**SELECTION**
□ □ □ □ □

Most line of business applications will die unless they have a strong data access strategy. Enterprise apps simply cannot afford to hard-code thousands of in-line SQL calls to an aspx code behind; the maintenance and lack of reuse and testability will kill you. I realize entire books are written on data-access strategy (Fowler, Dino/Andrea), and by much smarter men than I, so I only offer this blog post as a summary and braindump. I'm sure I've inevitably missed several important aspects. I also realize that developers take their Data Access Layers (DAL) very seriously and personally, and may consider some features more or less important than others.
Must-have features - This will get you started.
- CRUD - Give you at least the basic CRUD (Create, Read, Update, Delete) functionality
- Sorted paging and filtering - Provide a simple way to handle sorted-paging and filtering
- Automatically generated - For the love of all that is good, do NOT write tons of manual data-access plumbing code by hand. Either code generate it, or use a dynamic ORM (like NHibernate)

□ □ □ □ □

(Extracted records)

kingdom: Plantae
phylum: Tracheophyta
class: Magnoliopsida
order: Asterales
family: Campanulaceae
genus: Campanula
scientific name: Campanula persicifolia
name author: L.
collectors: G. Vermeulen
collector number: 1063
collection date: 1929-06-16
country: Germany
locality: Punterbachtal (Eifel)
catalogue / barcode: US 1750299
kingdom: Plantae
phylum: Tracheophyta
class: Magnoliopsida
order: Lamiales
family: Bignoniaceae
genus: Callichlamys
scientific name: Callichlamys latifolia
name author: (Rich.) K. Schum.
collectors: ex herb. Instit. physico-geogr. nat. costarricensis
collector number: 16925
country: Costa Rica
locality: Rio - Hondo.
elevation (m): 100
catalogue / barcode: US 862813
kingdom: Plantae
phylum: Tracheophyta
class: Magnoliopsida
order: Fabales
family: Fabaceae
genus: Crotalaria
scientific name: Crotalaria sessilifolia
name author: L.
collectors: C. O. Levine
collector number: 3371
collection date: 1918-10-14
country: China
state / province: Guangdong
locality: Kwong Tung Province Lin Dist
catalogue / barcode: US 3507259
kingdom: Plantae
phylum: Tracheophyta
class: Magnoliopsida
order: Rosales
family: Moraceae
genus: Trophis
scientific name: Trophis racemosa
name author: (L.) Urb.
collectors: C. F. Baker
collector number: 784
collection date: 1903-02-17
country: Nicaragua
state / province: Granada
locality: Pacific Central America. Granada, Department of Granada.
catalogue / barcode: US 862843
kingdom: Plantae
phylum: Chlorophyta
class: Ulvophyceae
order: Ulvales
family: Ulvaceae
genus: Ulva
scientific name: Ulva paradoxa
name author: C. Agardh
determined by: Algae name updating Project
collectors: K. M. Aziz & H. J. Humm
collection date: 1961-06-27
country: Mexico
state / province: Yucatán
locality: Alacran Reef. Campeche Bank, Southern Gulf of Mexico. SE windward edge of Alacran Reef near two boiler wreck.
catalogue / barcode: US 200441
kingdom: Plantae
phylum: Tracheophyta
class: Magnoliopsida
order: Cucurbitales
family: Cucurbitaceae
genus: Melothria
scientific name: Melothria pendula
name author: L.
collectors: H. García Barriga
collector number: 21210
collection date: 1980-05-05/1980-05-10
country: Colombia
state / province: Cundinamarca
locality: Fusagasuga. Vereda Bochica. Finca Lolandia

□ □ □ □ □

**WORK INSTRUCTIONS**
What four operations does CRUD stand for in the data access post? The records aren't needed for this task.

**COMPLETE OUTPUT**
Create, Read, Update, Delete